_HOW TO COMPLETE THIS TASK:_
Nothing in the records may be altered, and no picture may be included. Restate them in full.

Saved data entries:
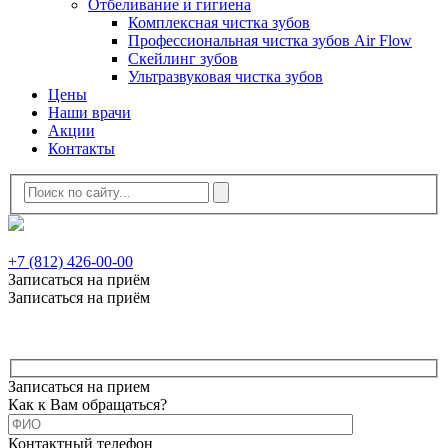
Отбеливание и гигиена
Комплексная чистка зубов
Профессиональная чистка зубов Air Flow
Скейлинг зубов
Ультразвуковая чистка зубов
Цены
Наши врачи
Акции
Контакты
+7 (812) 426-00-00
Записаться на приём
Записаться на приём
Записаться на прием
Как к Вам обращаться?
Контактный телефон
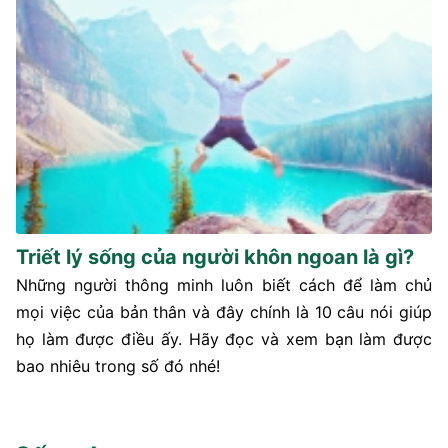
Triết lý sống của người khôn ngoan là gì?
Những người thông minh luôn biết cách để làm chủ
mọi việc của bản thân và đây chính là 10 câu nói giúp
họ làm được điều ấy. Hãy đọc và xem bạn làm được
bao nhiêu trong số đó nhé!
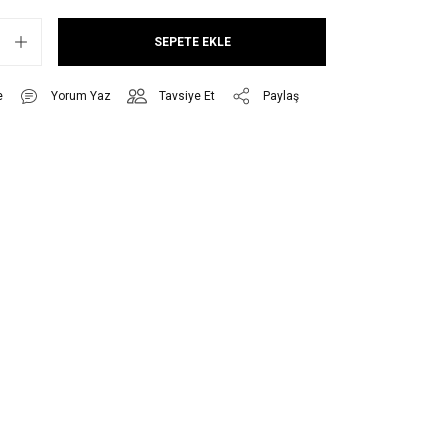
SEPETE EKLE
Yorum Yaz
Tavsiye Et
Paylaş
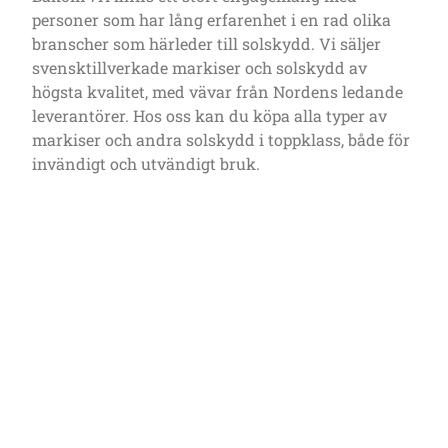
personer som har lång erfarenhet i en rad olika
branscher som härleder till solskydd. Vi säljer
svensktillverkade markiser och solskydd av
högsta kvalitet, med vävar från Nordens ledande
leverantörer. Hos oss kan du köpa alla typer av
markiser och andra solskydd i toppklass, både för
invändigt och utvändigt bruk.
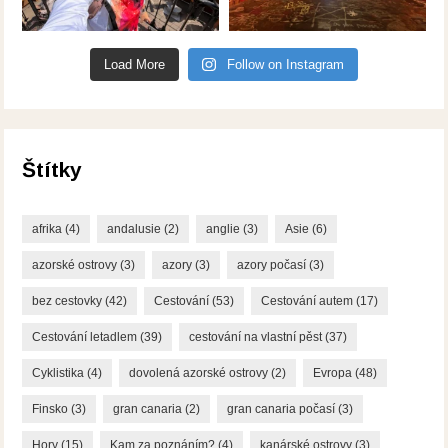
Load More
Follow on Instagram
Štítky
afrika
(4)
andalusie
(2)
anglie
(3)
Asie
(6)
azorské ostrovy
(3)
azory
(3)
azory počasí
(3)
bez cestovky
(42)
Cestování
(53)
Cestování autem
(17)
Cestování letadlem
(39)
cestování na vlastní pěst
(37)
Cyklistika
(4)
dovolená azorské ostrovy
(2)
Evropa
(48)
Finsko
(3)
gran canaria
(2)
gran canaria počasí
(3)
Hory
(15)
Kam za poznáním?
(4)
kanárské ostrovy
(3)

_PROBLEM SOLUTION:_
Отбеливание и гигиена
Комплексная чистка зубов
Профессиональная чистка зубов Air Flow
Скейлинг зубов
Ультразвуковая чистка зубов
Цены
Наши врачи
Акции
Контакты
+7 (812) 426-00-00
Записаться на приём
Записаться на приём
Записаться на прием
Как к Вам обращаться?
Контактный телефон
Triết lý sống của người khôn ngoan là gì?
Những người thông minh luôn biết cách để làm chủ
mọi việc của bản thân và đây chính là 10 câu nói giúp
họ làm được điều ấy. Hãy đọc và xem bạn làm được
bao nhiêu trong số đó nhé!
SEPETE EKLE
Yorum Yaz
Tavsiye Et
Paylaş
personer som har lång erfarenhet i en rad olika
branscher som härleder till solskydd. Vi säljer
svensktillverkade markiser och solskydd av
högsta kvalitet, med vävar från Nordens ledande
leverantörer. Hos oss kan du köpa alla typer av
markiser och andra solskydd i toppklass, både för
invändigt och utvändigt bruk.
Load More
Follow on Instagram
Štítky
afrika
(4)
andalusie
(2)
anglie
(3)
Asie
(6)
azorské ostrovy
(3)
azory
(3)
azory počasí
(3)
bez cestovky
(42)
Cestování
(53)
Cestování autem
(17)
Cestování letadlem
(39)
cestování na vlastní pěst
(37)
Cyklistika
(4)
dovolená azorské ostrovy
(2)
Evropa
(48)
Finsko
(3)
gran canaria
(2)
gran canaria počasí
(3)
Hory
(15)
Kam za poznáním?
(4)
kanárské ostrovy
(3)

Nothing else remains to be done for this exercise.